Gould was particularly focused on the disparity between the world we perceive and the world that actually shows up. He wrote that we carry “historical baggage” of a tradition that incents us to create “sharp essences and definite boundaries,” even though reality is more ambiguous and messy.
In 1982 Gould was diagnosed with abdominal mesothelioma, a particularly nasty and incurable cancer with a median life expectancy of just eight months. He opined that someone on the receiving end of that information would conclude that he had about eight months to live.
Yet Gould knew that median meant that half the patients would not survive more than eight months, and half would survive longer than eight months, perhaps a lot longer. As it turned out, Gould lived another 20 years, never succumbing to mesothelioma.
Gould wrote about his experience to illustrate that our reliance on statistical measurement — as powerful and useful as it is — is not the real world. “Variation is the hard reality, not a set of imperfect measures for a central tendency.” Gould was fierce in making a firm distinction between the truth of the world and the elegant abstractions we create to understand and exploit it.

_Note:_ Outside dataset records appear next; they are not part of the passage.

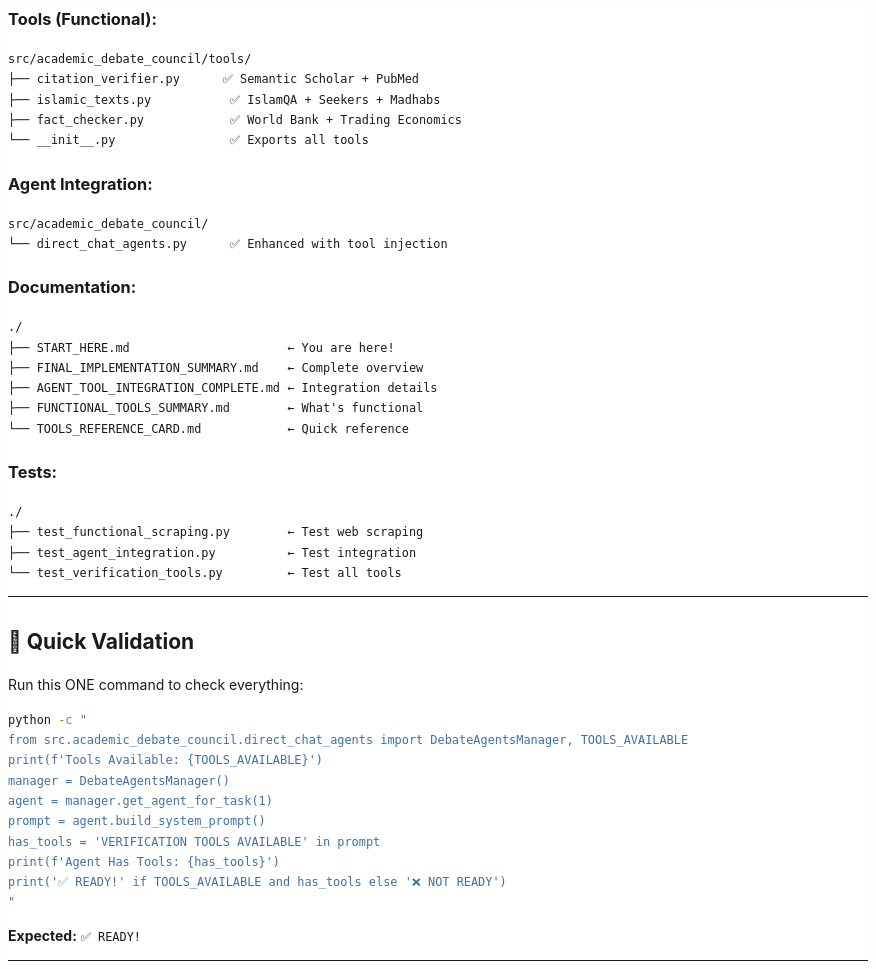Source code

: ### **Tools (Functional):**
```
src/academic_debate_council/tools/
├── citation_verifier.py      ✅ Semantic Scholar + PubMed
├── islamic_texts.py           ✅ IslamQA + Seekers + Madhabs
├── fact_checker.py            ✅ World Bank + Trading Economics
└── __init__.py                ✅ Exports all tools
```

### **Agent Integration:**
```
src/academic_debate_council/
└── direct_chat_agents.py      ✅ Enhanced with tool injection
```

### **Documentation:**
```
./
├── START_HERE.md                      ← You are here!
├── FINAL_IMPLEMENTATION_SUMMARY.md    ← Complete overview
├── AGENT_TOOL_INTEGRATION_COMPLETE.md ← Integration details
├── FUNCTIONAL_TOOLS_SUMMARY.md        ← What's functional
└── TOOLS_REFERENCE_CARD.md            ← Quick reference
```

### **Tests:**
```
./
├── test_functional_scraping.py        ← Test web scraping
├── test_agent_integration.py          ← Test integration
└── test_verification_tools.py         ← Test all tools
```

---

## 🎯 Quick Validation

Run this ONE command to check everything:

```bash
python -c "
from src.academic_debate_council.direct_chat_agents import DebateAgentsManager, TOOLS_AVAILABLE
print(f'Tools Available: {TOOLS_AVAILABLE}')
manager = DebateAgentsManager()
agent = manager.get_agent_for_task(1)
prompt = agent.build_system_prompt()
has_tools = 'VERIFICATION TOOLS AVAILABLE' in prompt
print(f'Agent Has Tools: {has_tools}')
print('✅ READY!' if TOOLS_AVAILABLE and has_tools else '❌ NOT READY')
"
```

**Expected:** `✅ READY!`

---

When biologist Richard Dawkins and philosopher Daniel Dennett attempted to shoehorn all of evolutionary change within Darwin’s framework of natural selection (something that Darwin himself would not do), Gould went after them in a famous intellectual smackdown. He argued that, like every other insight ever made, natural selection could not and cannot account for everything observed in the real world.
Investing entered the modern era when universities started to turn large portions of their intellectual and financial resources towards economics, business, investing and finance. The result is that today we have a greater understanding of almost every aspect of the investment process and a growing toolkit of sophisticated and useful investment products.
The big lesson that came out of academia — at least one that’s on many people’s minds today — is that it is hard, really hard, and maybe impossible, to construct a diversified portfolio that consistently outperforms the market.
The insight that a portfolio built to mimic an index would outperform most professional investors took a while to be accepted broadly. But now that it has, the question being asked by more and more serious investors is, “Should I waste my time trying to find an active manager, or should I just index?” Given recent trends, the answer for many is the latter.
The historical rule on Wall Street is that every successful investment strategy that has ever been created gets too popular at some point. There has never been an exception to this rule — so far.